What Is the Difference Between GDP and GNP?
GDP (gross domestic product) and GNP (gross national product) are statistical indicators currently used internationally to measure the level of national macroeconomic development. Among them, GDP refers to the total value of all production factors, including labor, capital, and resources, in a country's territory, and the value of the final products and services produced and sold within a certain period of time. It includes the investment of domestic enterprises in the country The output brought by it, and the output brought by foreign companies' investment in host countries (ie, FDI); GNP refers to the final products and services produced and sold by a country's nationals for a certain period of time The sum of values, it only includes the output of nationals (enterprises and individuals) from domestic and foreign investment, and does not include the output of foreigners' investment in the country.
How is GDP different from GNP
Right!
- GDP (gross domestic product) and GNP (gross national product) are statistical indicators currently used internationally to measure the level of national macroeconomic development. Among them, GDP refers to the total value of all production factors in a country, including labor, capital, and resources. The value of the final products and services produced and sold within a certain period of time. It includes the investment of domestic enterprises in the country. The output brought by it, as well as the output brought by foreign companies' investment in the host country (ie, FDI); GNP refers to the final products and services produced by a country's nationals and produced and sold within a certain period of time. The sum of values, it only includes the output of nationals (enterprises and individuals) from domestic and foreign investment, and does not include the output of foreigners' investment in the country.
- Fundamentally, there is no essential difference between the two. They are both a measure of a country's output level over a certain period of time. However, from the meaning of GDP and GNP, we can still see that the difference between them is mainly reflected in the former is based on the principle of territoriality to measure a country's wealth, while the latter is based on the principle of personality.
- In general, when a country is in a development stage where capital inflows are greater than outflows, its GDP will be greater than GNP; conversely, when a country is in a stage where capital outflows are greater than inflows, GDP will be less than GNP. In terms of the current direction of major capital flows in the world, developed countries in Europe, America, and Japan are the main net capital inflow countries, while developing countries are the main net capital inflow countries. This means that for most developing countries, the output level calculated by GDP is greater than the output level calculated by GNP. But does this indicate that the output level of developing countries calculated from GDP cannot truly reflect the actual output efficiency of the country?
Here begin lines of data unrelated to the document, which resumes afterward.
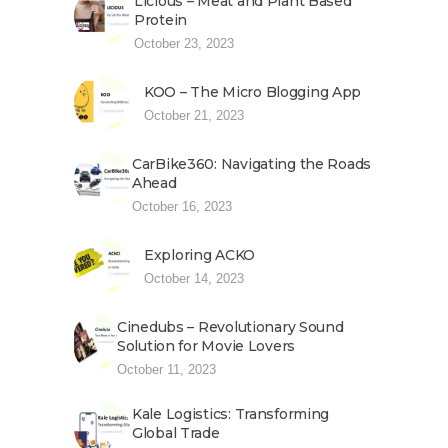
Licious – Meat and Plant Based
Protein
October 23, 2023
KOO – The Micro Blogging App
October 21, 2023
CarBike360: Navigating the Roads
Ahead
October 16, 2023
Exploring ACKO
October 14, 2023
Cinedubs – Revolutionary Sound
Solution for Movie Lovers
October 11, 2023
Kale Logistics: Transforming
Global Trade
- In fact, compared with GNP, the statistical indicators of GDP can truly reflect the production efficiency and competitiveness of a country's economic development. As mentioned above, GDP is an output indicator determined by the principle of territoriality, that is, all output counted by GDP must be attached to a country's territory. This means that the realization of any outputwhether brought by the production investment of domestic residents or by the production investment of foreign residentsmust be combined with various elements of this country, including this country Labor, land, resources, markets, and institutions in order to promote the development and progress of the country in political, economic, social, cultural and other aspects.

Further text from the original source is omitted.